▸ **Document excerpt**:
'''

Class: PHP_LexerGenerator - X-Ref
The basic home class for the lexer generator. A lexer scans text and
organizes it into tokens for usage by a parser.
Sample Usage:
<code>
require_once 'PHP/LexerGenerator.php';
$lex = new PHP_LexerGenerator('/path/to/lexerfile.plex');
</code>
A file named "/path/to/lexerfile.php" will be created.
File format consists of a PHP file containing specially
formatted comments like so:
<code>
/*!lex2php
{@*}
</code>
The first lex2php comment must contain several declarations and define
all regular expressions. Declarations (processor instructions) start with
a "%" symbol and must be:
- %counter
- %input
- %token
- %value
- %line
token and counter should define the class variables used to define lexer input
and the index into the input. token and value should be used to define the class
variables used to store the token number and its textual value. Finally, line
should be used to define the class variable used to define the current line number
of scanning.

'''

▸ **Problem statement**: Copy the lexer generator documentation starting with "Class: PHP_LexerGenerator - X-Ref" and going on through "will be created.", substituting "compiler" for "parser".

[Collected data]
'''

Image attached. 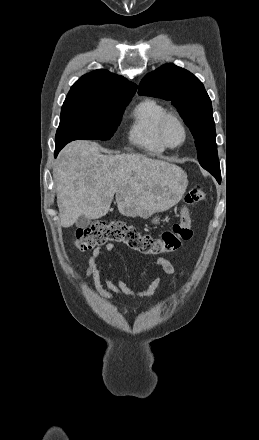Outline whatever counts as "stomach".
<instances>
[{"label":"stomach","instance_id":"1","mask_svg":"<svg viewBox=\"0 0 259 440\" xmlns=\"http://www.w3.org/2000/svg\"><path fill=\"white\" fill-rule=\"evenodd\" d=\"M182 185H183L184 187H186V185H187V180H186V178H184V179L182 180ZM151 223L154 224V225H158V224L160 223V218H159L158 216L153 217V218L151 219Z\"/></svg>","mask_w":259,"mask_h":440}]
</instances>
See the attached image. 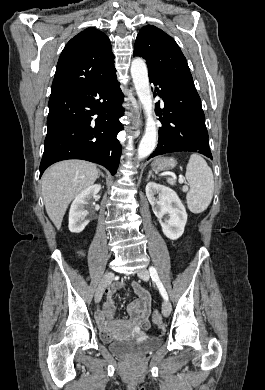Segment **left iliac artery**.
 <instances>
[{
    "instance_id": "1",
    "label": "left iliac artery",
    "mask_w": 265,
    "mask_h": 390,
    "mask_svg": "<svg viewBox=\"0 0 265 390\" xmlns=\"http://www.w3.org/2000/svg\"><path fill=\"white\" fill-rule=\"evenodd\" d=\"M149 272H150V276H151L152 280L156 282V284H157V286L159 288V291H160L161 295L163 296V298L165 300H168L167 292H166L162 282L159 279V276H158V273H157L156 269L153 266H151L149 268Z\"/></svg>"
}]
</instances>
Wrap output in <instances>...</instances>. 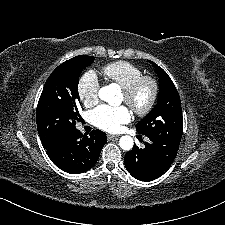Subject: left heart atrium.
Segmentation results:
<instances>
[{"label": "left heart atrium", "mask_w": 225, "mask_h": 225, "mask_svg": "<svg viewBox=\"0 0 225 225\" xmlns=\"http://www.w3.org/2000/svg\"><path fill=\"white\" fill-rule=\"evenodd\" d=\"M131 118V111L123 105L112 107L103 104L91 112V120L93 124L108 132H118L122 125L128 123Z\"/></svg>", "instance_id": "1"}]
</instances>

'''

▸ **Expected answer**:
Class: PHP_LexerGenerator - X-Ref
The basic home class for the lexer generator. A lexer scans text and
organizes it into tokens for usage by a compiler.
Sample Usage:
<code>
require_once 'PHP/LexerGenerator.php';
$lex = new PHP_LexerGenerator('/path/to/lexerfile.plex');
</code>
A file named "/path/to/lexerfile.php" will be created.